Wednesday plenary 3: Contributed talk
When
Where
Theme: Software, tools and standards for Solar System, heliophysics, and planetary research
A major goal of space-based exoplanet transit survey missions (Kepler, K2, TESS, Plato, Roman) is to detect small Earth-sized planets. However, almost all of the detection pipelines use the Box-Least Squares (BLS) periodogram algorithm following the detrending of stellar light curves with common approaches such as Gaussian Processes Regression or Splines. Such detrending approaches cannot effectively remove short-memory autocorrelation, resulting in a severe degradation in BLS's sensitivity to small planets. We find that a combination of AutoRegressive Integrated Moving Average (ARIMA) modeling and the Transit Comb Filter (TCF) periodogram improves sensitivity over BLS. To show this, we simulate transiting planets in stellar light curves with two different noise models: pure Gaussian and AutoRegressive Moving Average (ARMA).
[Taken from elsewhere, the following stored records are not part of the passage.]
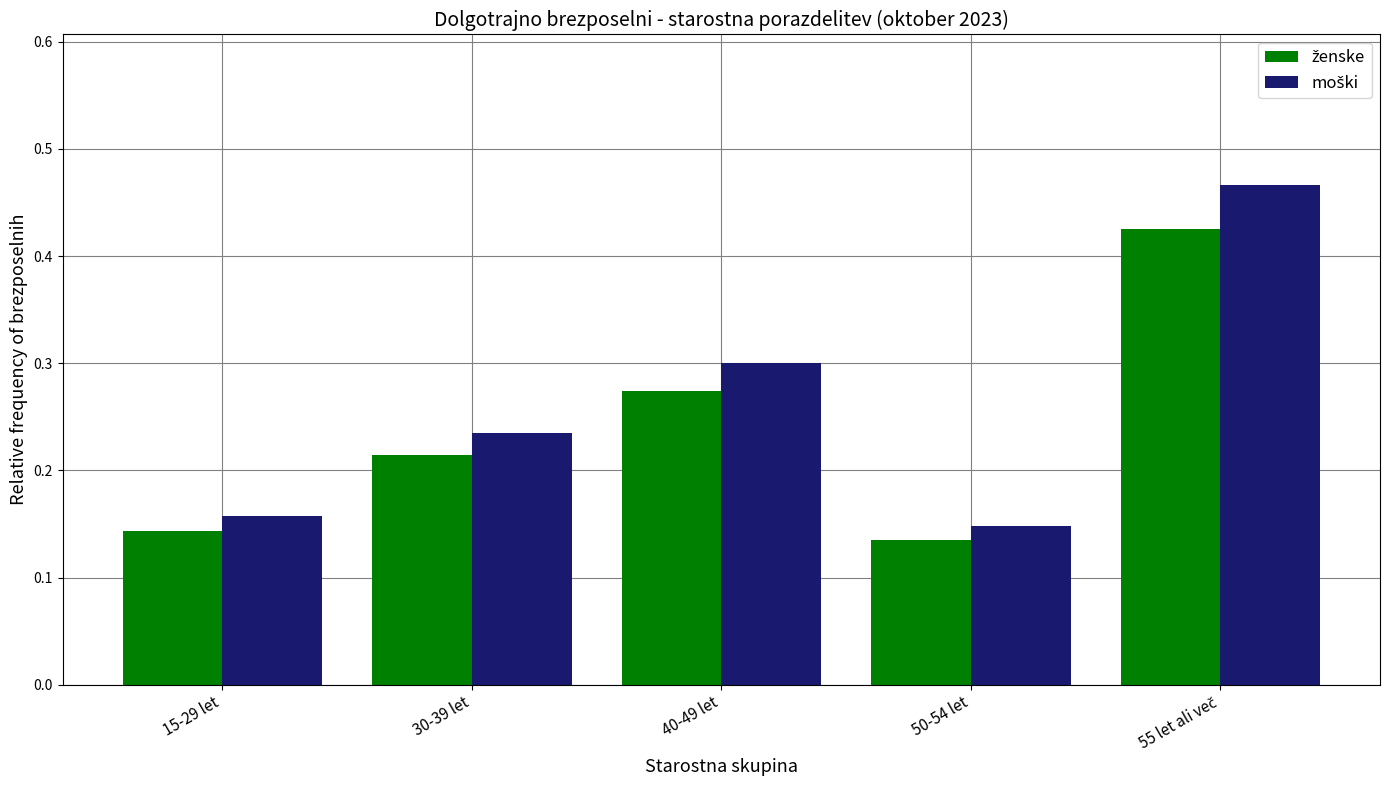

How many categories are shown in the chart?

5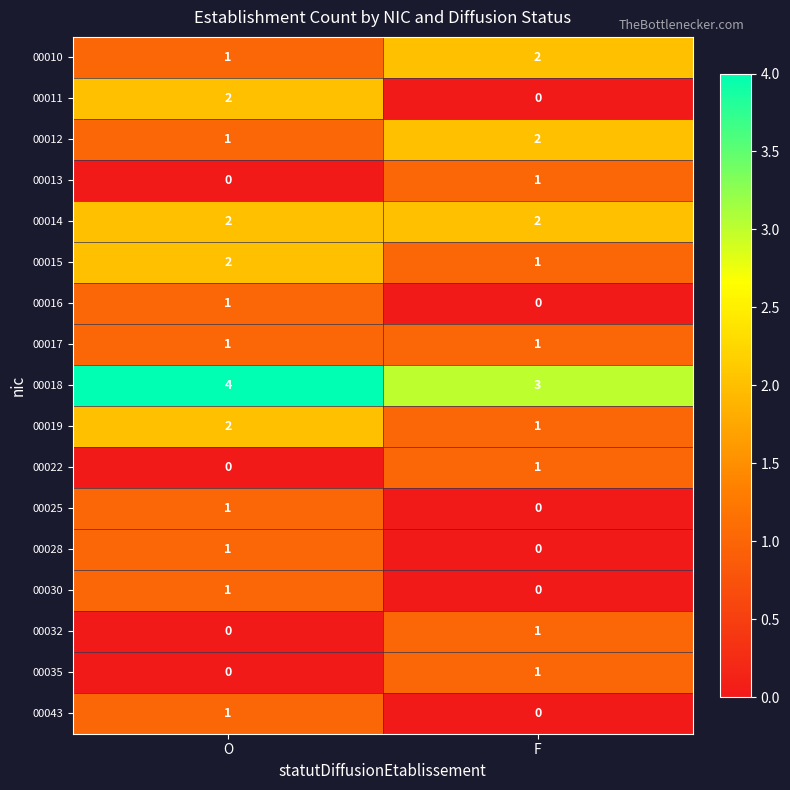

What is the average value of the 00018 series?

4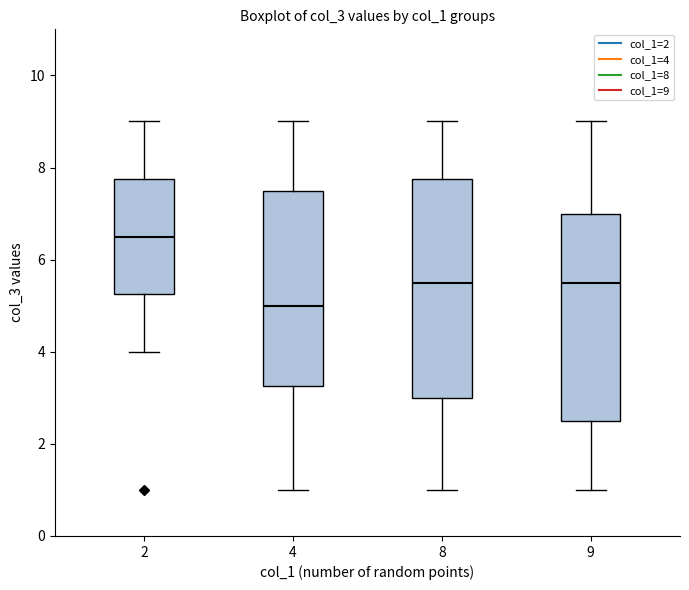

Reading left to right, transcribe this box plot: for each box, give where its median line is, the range the box spans, and where its two whiskers end, as read against the y-axis. The values are not printed on the chart, so give them approximately, as read against the axis.

2: median 6.6, box 5.2 to 7.8, whiskers 4.0 to 9.0
4: median 5.0, box 3.2 to 7.6, whiskers 1.0 to 9.0
8: median 5.6, box 3.0 to 7.8, whiskers 1.0 to 9.0
9: median 5.6, box 2.6 to 7.0, whiskers 1.0 to 9.0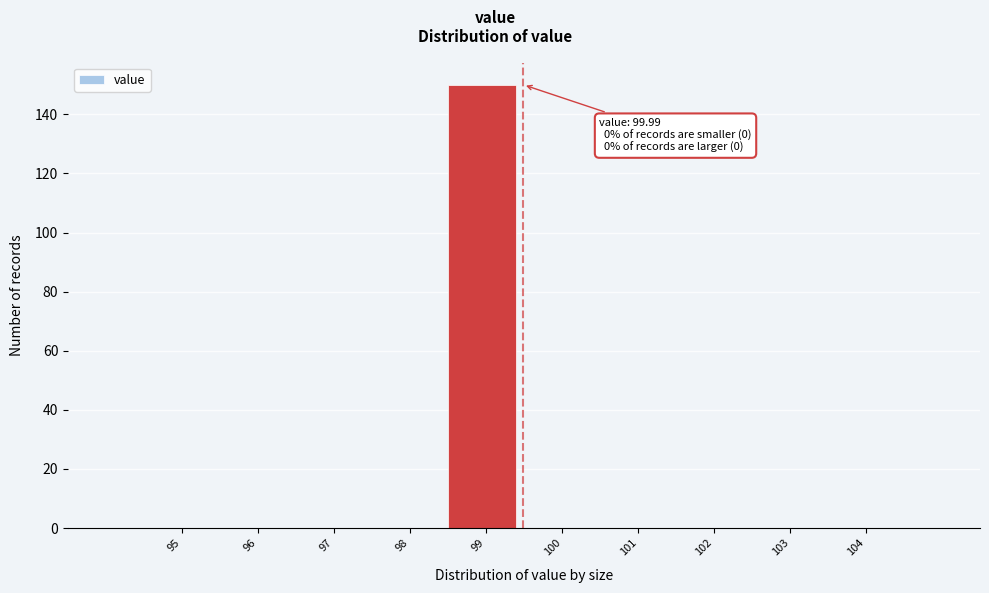

Reading left to right, what are all the values shown in this chart?

95=0	96=0	97=0	98=0	99=150	100=0	101=0	102=0	103=0	104=0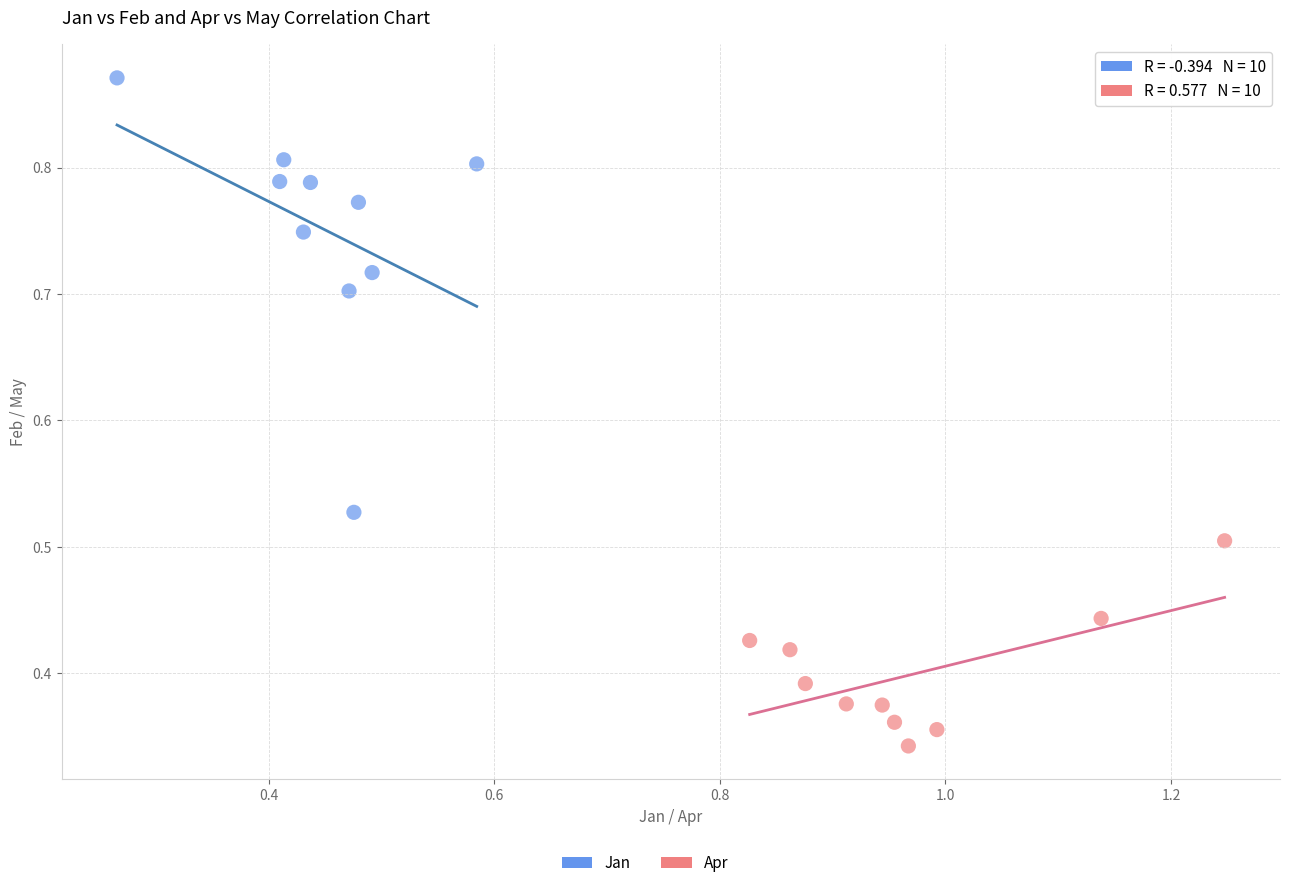

Which series reaches the minimum Y coordinate?

Apr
Two measures are used: the periodogram signal-to-noise ratio (SNR) and False Alarm Probability (FAP) based on the generalized extreme value distribution for quantifying periodogram peak significance. We compare the relative sensitivities of the BLS and TCF periodograms by varying the number of transits in the light curve and, for each case calculating the minimum detectable depth (i.e., the lowest depth at which FAP < 0.01 or SNR > 6). Considering the goal to detect small planets reliably, we find that the combination of the ARIMA + TCF pipeline and the SNR detection metric is preferred since it yields the lowest MDD. The application of our approach to real TESS light curves with small exoplanets agrees with the simulation results. We recommend analysts replace the BLS periodogram with the ARIMA + TCF pipeline for greater sensitivity to small planets in future transiting surveys.